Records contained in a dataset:

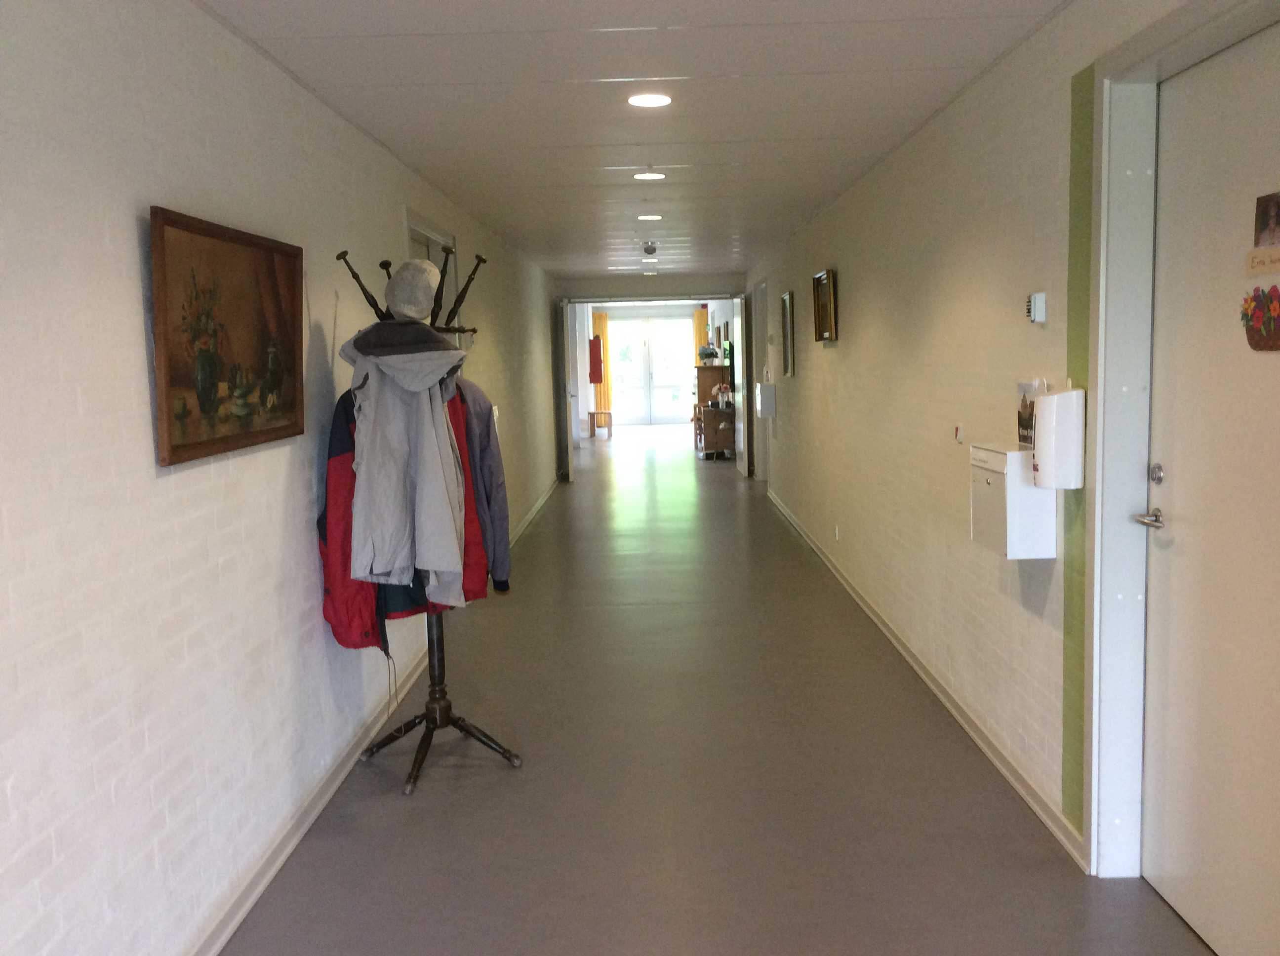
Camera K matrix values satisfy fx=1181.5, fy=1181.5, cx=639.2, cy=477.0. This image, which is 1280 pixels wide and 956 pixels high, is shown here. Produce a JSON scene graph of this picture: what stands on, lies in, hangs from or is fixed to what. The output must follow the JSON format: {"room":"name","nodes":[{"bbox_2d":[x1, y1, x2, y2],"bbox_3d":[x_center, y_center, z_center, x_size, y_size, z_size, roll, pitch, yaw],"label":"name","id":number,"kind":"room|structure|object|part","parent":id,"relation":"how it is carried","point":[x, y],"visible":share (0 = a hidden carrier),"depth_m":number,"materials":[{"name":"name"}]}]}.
{"room":"hallway","nodes":[
{"label":"hallway","id":0,"kind":"room"},
{"bbox_2d":[0,0,564,955],"bbox_3d":[-1.195,-0.342,5.839,0.183,2.414,14.339,-1,6,1],"label":"left wall","id":1,"kind":"structure","parent":0,"point":[134,341],"depth_m":2.72,"materials":[{"name":"white paint"}]},
{"bbox_2d":[147,204,304,465],"bbox_3d":[-1.085,-0.372,3.177,0.045,0.584,0.986,-1,6,1],"label":"framed painting","id":2,"kind":"object","parent":1,"relation":"attached to","point":[202,403],"visible":0.98,"depth_m":3.06,"materials":[{"name":"brown wood"}]},
{"bbox_2d":[189,479,560,955],"bbox_3d":[-0.985,0.823,5.894,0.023,0.081,13.588,-1,6,1],"label":"left baseboard","id":3,"kind":"structure","parent":1,"relation":"attached to","point":[305,823],"depth_m":3.71,"materials":[{"name":"white paint"}]},
{"bbox_2d":[403,208,461,345],"bbox_3d":[-1.127,-0.334,6.405,0.174,1.946,1.158,-1,6,1],"label":"left door","id":4,"kind":"structure","parent":1,"relation":"in","point":[412,228],"depth_m":6.45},
{"bbox_2d":[587,334,603,382],"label":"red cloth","id":5,"kind":"object","parent":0,"point":[594,371],"visible":0.96,"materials":[{"name":"red"}]},
{"bbox_2d":[196,0,1070,282],"bbox_3d":[0.024,-1.731,6.891,2.759,0.116,15.462,-1,6,1],"label":"ceiling","id":6,"kind":"structure","parent":0,"point":[338,41],"depth_m":4.29,"materials":[{"name":"white paint"}]},
{"bbox_2d":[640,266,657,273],"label":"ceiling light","id":7,"kind":"object","parent":6,"relation":"in","point":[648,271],"visible":0.98,"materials":[{"name":"white"}]},
{"bbox_2d":[632,171,666,180],"bbox_3d":[0.052,-1.623,6.342,0.181,0.015,0.179,-1,6,1],"label":"ceiling light","id":8,"kind":"object","parent":6,"relation":"in","point":[656,175],"visible":0.98,"depth_m":6.33,"materials":[{"name":"white"}]},
{"bbox_2d":[626,92,672,107],"bbox_3d":[0.036,-1.418,4.435,0.176,0.010,0.176,-1,6,1],"label":"ceiling light","id":9,"kind":"object","parent":6,"relation":"in","point":[656,100],"visible":0.98,"depth_m":4.42,"materials":[{"name":"white"}]},
{"bbox_2d":[640,240,658,254],"bbox_3d":[0.089,-1.965,10.129,0.150,0.102,0.165,-1,6,1],"label":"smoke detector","id":10,"kind":"object","parent":6,"relation":"attached to","point":[648,247],"visible":0.99,"depth_m":10.08,"materials":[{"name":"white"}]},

## [PROBLEM DETAILS]
If any image appears in the entries, omit it and return the rest verbatim.

## [RESULT]
Camera K matrix values satisfy fx=1181.5, fy=1181.5, cx=639.2, cy=477.0. This image, which is 1280 pixels wide and 956 pixels high, is shown here. Produce a JSON scene graph of this picture: what stands on, lies in, hangs from or is fixed to what. The output must follow the JSON format: {"room":"name","nodes":[{"bbox_2d":[x1, y1, x2, y2],"bbox_3d":[x_center, y_center, z_center, x_size, y_size, z_size, roll, pitch, yaw],"label":"name","id":number,"kind":"room|structure|object|part","parent":id,"relation":"how it is carried","point":[x, y],"visible":share (0 = a hidden carrier),"depth_m":number,"materials":[{"name":"name"}]}]}.
{"room":"hallway","nodes":[
{"label":"hallway","id":0,"kind":"room"},
{"bbox_2d":[0,0,564,955],"bbox_3d":[-1.195,-0.342,5.839,0.183,2.414,14.339,-1,6,1],"label":"left wall","id":1,"kind":"structure","parent":0,"point":[134,341],"depth_m":2.72,"materials":[{"name":"white paint"}]},
{"bbox_2d":[147,204,304,465],"bbox_3d":[-1.085,-0.372,3.177,0.045,0.584,0.986,-1,6,1],"label":"framed painting","id":2,"kind":"object","parent":1,"relation":"attached to","point":[202,403],"visible":0.98,"depth_m":3.06,"materials":[{"name":"brown wood"}]},
{"bbox_2d":[189,479,560,955],"bbox_3d":[-0.985,0.823,5.894,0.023,0.081,13.588,-1,6,1],"label":"left baseboard","id":3,"kind":"structure","parent":1,"relation":"attached to","point":[305,823],"depth_m":3.71,"materials":[{"name":"white paint"}]},
{"bbox_2d":[403,208,461,345],"bbox_3d":[-1.127,-0.334,6.405,0.174,1.946,1.158,-1,6,1],"label":"left door","id":4,"kind":"structure","parent":1,"relation":"in","point":[412,228],"depth_m":6.45},
{"bbox_2d":[587,334,603,382],"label":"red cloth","id":5,"kind":"object","parent":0,"point":[594,371],"visible":0.96,"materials":[{"name":"red"}]},
{"bbox_2d":[196,0,1070,282],"bbox_3d":[0.024,-1.731,6.891,2.759,0.116,15.462,-1,6,1],"label":"ceiling","id":6,"kind":"structure","parent":0,"point":[338,41],"depth_m":4.29,"materials":[{"name":"white paint"}]},
{"bbox_2d":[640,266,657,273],"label":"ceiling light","id":7,"kind":"object","parent":6,"relation":"in","point":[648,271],"visible":0.98,"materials":[{"name":"white"}]},
{"bbox_2d":[632,171,666,180],"bbox_3d":[0.052,-1.623,6.342,0.181,0.015,0.179,-1,6,1],"label":"ceiling light","id":8,"kind":"object","parent":6,"relation":"in","point":[656,175],"visible":0.98,"depth_m":6.33,"materials":[{"name":"white"}]},
{"bbox_2d":[626,92,672,107],"bbox_3d":[0.036,-1.418,4.435,0.176,0.010,0.176,-1,6,1],"label":"ceiling light","id":9,"kind":"object","parent":6,"relation":"in","point":[656,100],"visible":0.98,"depth_m":4.42,"materials":[{"name":"white"}]},
{"bbox_2d":[640,240,658,254],"bbox_3d":[0.089,-1.965,10.129,0.150,0.102,0.165,-1,6,1],"label":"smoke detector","id":10,"kind":"object","parent":6,"relation":"attached to","point":[648,247],"visible":0.99,"depth_m":10.08,"materials":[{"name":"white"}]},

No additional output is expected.